YOUR ASSIGNMENT
Reproduce the text of the material below, substituting "名画パズル" for every occurrence of "アートパズル" and leaving everything else unchanged. Omit the pictures from your answer.

━━ RECORDS FOR THIS EXERCISE

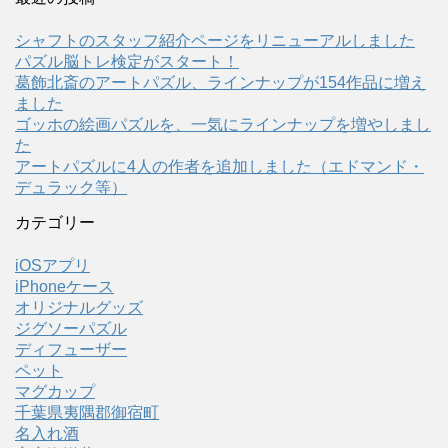
シャフトのスタッフ紹介ページをリニューアルしました
パズル脳トレ検定がスタート！
葛飾北斎のアートパズル、ラインナップが154作品に増え
ました
ゴッホの絵画パズルを、一気にラインナップを増やしまし
た
アートパズルに4人の作者を追加しました（エドマンド・
デュラック等）
カテゴリー
iOSアプリ
iPhoneケース
オリジナルグッズ
ジグソーパズル
ディフューザー
ペット
マグカップ
千葉県夷隅郡御宿町
名入れ酒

━━━━

SOLVED PROBLEM
シャフトのスタッフ紹介ページをリニューアルしました
パズル脳トレ検定がスタート！
葛飾北斎の名画パズル、ラインナップが154作品に増え
ました
ゴッホの絵画パズルを、一気にラインナップを増やしまし
た
名画パズルに4人の作者を追加しました（エドマンド・
デュラック等）
カテゴリー
iOSアプリ
iPhoneケース
オリジナルグッズ
ジグソーパズル
ディフューザー
ペット
マグカップ
千葉県夷隅郡御宿町
名入れ酒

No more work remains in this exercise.